Dès le préambule de Repenser l’État au XXIsiècle 1, on peut lire qu’« une certaine paresse intellectuelle s’est installée, surtout en France et encore plus parmi les anarchistes organisés, fréquemment partagés entre des activistes le nez dans le guidon et des nostalgiques d’un passé glorieux, le nez tourné vers les Grands Ancêtres ». Avec, entre autres façons de penser vite :

Les slogans
Si repenser l’État est une perspective intéressante, ce ne peut se faire avec des slogans qui bloquent la pensée et figent la réflexion.

« Le pouvoir est maudit ! », parole attribuée à Louise Michel, a un sens quand il s’agit du « pouvoir sur », de domination, mais ne convient plus quand il s’agit de « pouvoir de », possibilité de faire, d’agir et de créer.
« Ni Dieu ni Maître ! », titre du journal d’Auguste Blanqui, pas spécialement libertaire, mais cri adopté par nombre d’anarchistes qui accouplent la notion de dieu (une chimère) à toute institution religieuse (Vatican, Église orthodoxe, etc.), négligeant les écrits anarchistes d’un Tolstoï, la vie d’un Ammon Hennacy (1893-1970), anarchiste chrétien, militant syndicaliste, membre des Industrial Workers of the World, etc.
« Abats l’État ! », formule péremptoire pour l’accomplissement de la révolution, mais qui néglige la rigidité des esprits et la lenteur des mentalités.
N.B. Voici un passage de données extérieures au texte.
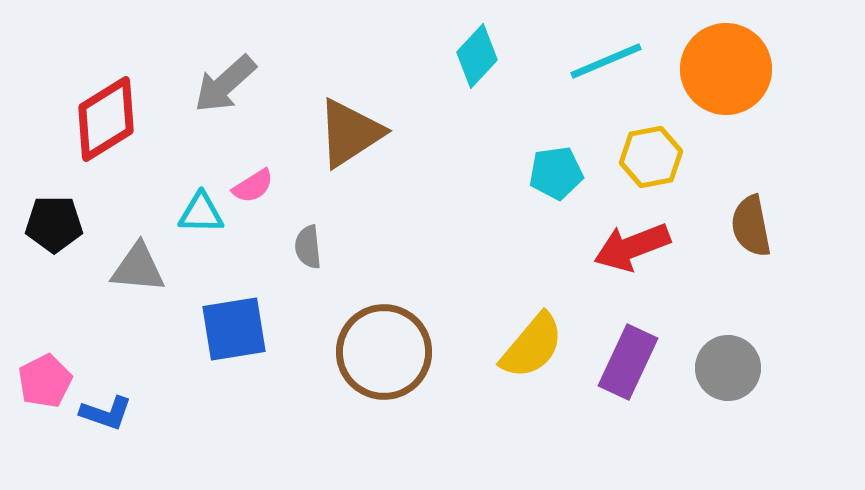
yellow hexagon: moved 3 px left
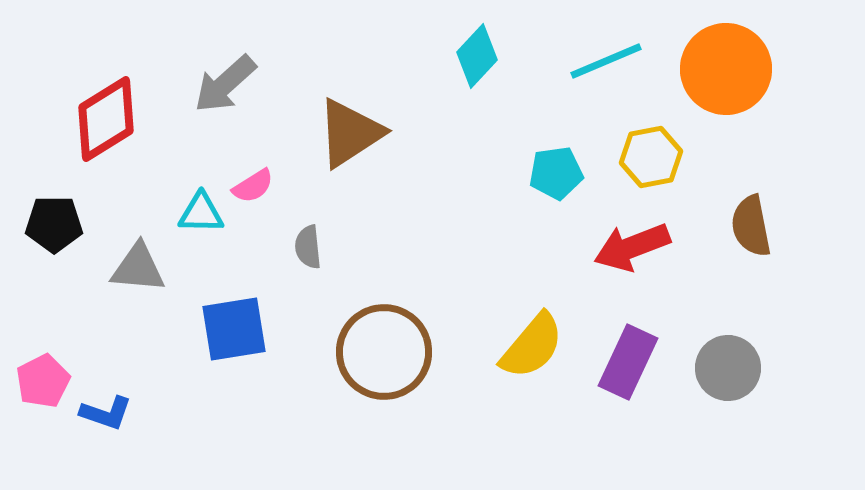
pink pentagon: moved 2 px left
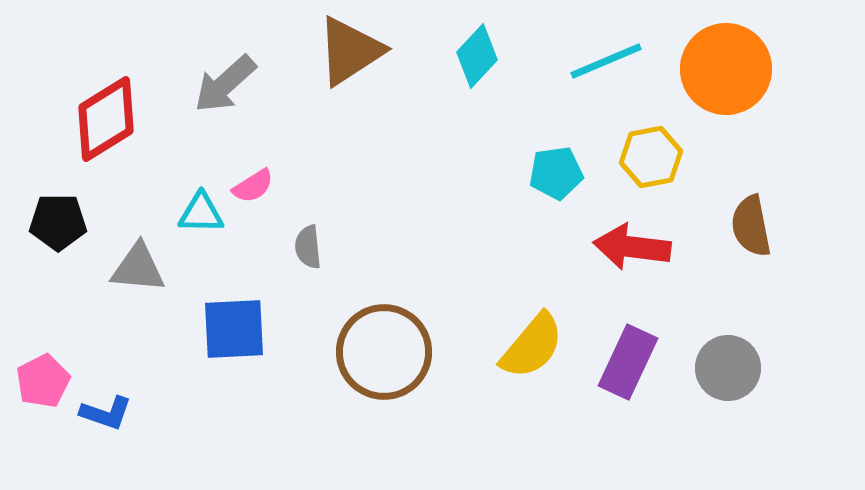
brown triangle: moved 82 px up
black pentagon: moved 4 px right, 2 px up
red arrow: rotated 28 degrees clockwise
blue square: rotated 6 degrees clockwise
On lira avec intérêt le livre de Michel Froidevaux sur les avatars de l’anarchisme 2, une description du réel en quelque sorte.
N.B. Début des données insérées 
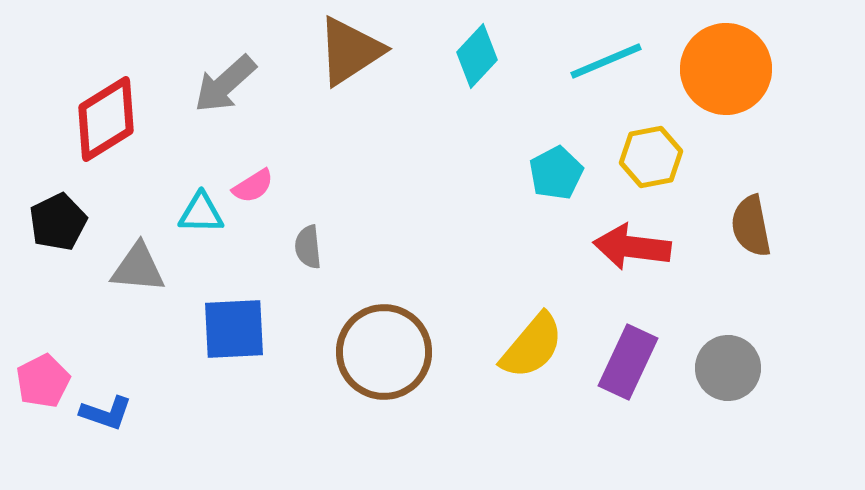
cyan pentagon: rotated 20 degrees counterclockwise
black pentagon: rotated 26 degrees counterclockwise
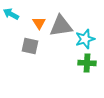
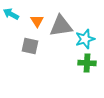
orange triangle: moved 2 px left, 2 px up
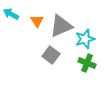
gray triangle: rotated 15 degrees counterclockwise
gray square: moved 21 px right, 9 px down; rotated 24 degrees clockwise
green cross: rotated 18 degrees clockwise
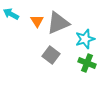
gray triangle: moved 3 px left, 3 px up
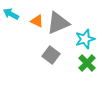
orange triangle: rotated 32 degrees counterclockwise
green cross: rotated 24 degrees clockwise
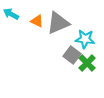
cyan star: rotated 24 degrees clockwise
gray square: moved 21 px right
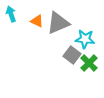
cyan arrow: rotated 42 degrees clockwise
green cross: moved 2 px right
« À bas l’armée ! », prescription antimilitariste forte, mais que fait-on de la Makhnovtchina, et que penser de toute l’organisation militaire lors de la révolution de 1936 en Espagne ?
Actualité
À la date du samedi 25 novembre 2023, quasiment dans le même temps de parution que Repenser l’État, on a pu s’étonner de lire un article du Monde qui titrait sur une double page : « Dépasser l’État ». En sous-titre : « Au carrefour de l’anthropologie, de la philosophie politique et de l’archéologie, plusieurs travaux récents remontent aux origines historiques et conceptuelles de l’institution étatique, remettant en question l’hégémonie de cet objet considéré comme la forme immuable du pouvoir. » Nombre d’auteurs sont cités, entre autres David Graeber, J. C. Scott et Pierre Clastres, bien sûr, mais aussi Marshall Sahlins, Philippe Descola, Édouard Jourdain, Pierre Dardot, Christian Laval, etc.
Sans doute pour rassurer ses lecteurs, le journaliste écrit en conclusion qu’« on sera avec l’État pour encore un bon bout de temps […], l’État est un mal nécessaire ».
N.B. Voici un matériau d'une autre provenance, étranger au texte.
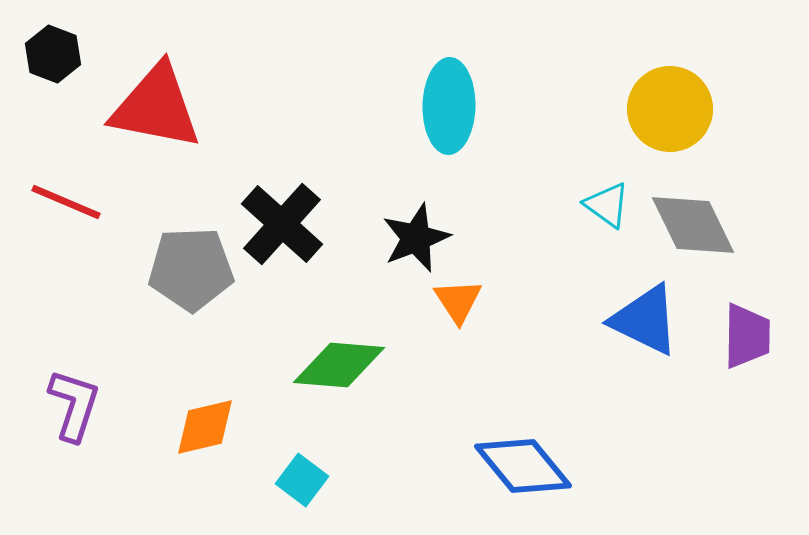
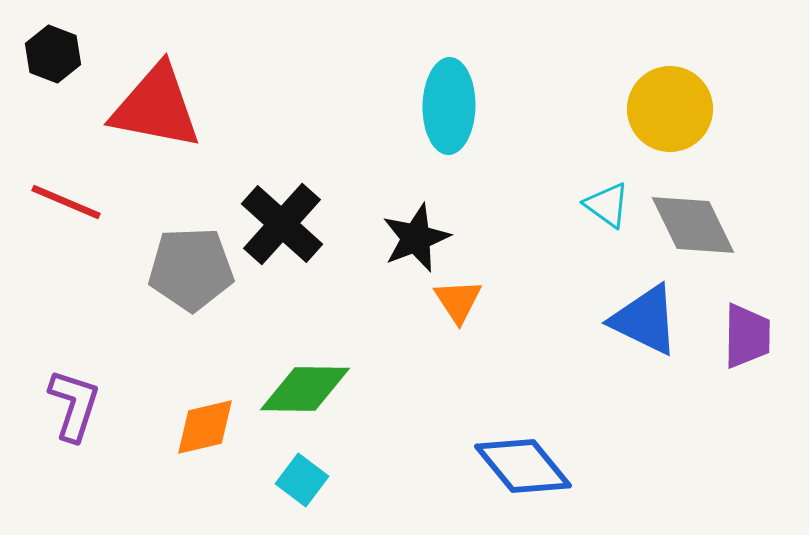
green diamond: moved 34 px left, 24 px down; rotated 4 degrees counterclockwise
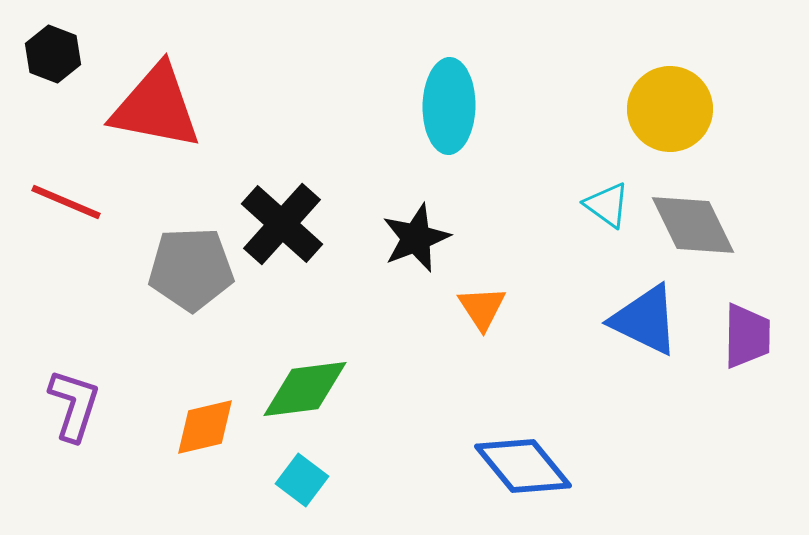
orange triangle: moved 24 px right, 7 px down
green diamond: rotated 8 degrees counterclockwise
Dans le même numéro du journal, on trouvera cependant un article sur Au commencement était… une nouvelle histoire de l’humanité de David Graeber et David Wengrow pour ensuite revenir à notre ouvrage ici chroniqué qui ne comprend pas moins de deux douzaines de participants.
Philosophie politique
Rafael Perez, en tout début, ne peut manquer de citer le Léviathan, de Thomas Hobbes, œuvre plutôt abstraite et métaphysique, « non seulement une des premières théories de l’État, mais une des plus influentes ».
À l’inverse, parce que le Léviathan est la « source primordiale des nombreux préjugés qui alourdissent la pensée politique contemporaine », Manuel Cervera-Marzal va mettre en avant les travaux de Miguel Abensour élaborant « une conception libertaire de la démocratie » et déconstruisant les thèses de Hobbes qui se caractérisent par la guerre de tous contre tous, donnée sociale que seul l’État souverain serait à même de pacifier pour faire régner l’ordre social.
De même, citant Clastres, qui critique également Hobbes, nous sommes invités à ne pas confondre État et politique, car « les sociétés primitives sont pour leur part des sociétés sans État mais certainement pas sans politique ». Ajoutant le propos de Hannah Arendt, toujours contre Hobbes, qui écrit qu’il y a « quelque chose de fondamentalement faux dans toute philosophie politique de l’Occident ».
Reprenant à sa façon l’idée de démocratie libertaire, Alfredo Errandonea développe un point de vue sur la « participation populaire » et l’espace public, non étatique, qui s’est agrandi au cours de l’histoire – processus pourtant non linéaire – avec des mouvements rétrogrades et de privatisation vers un capitalisme sauvage, et même de mises en place de régimes autocratiques.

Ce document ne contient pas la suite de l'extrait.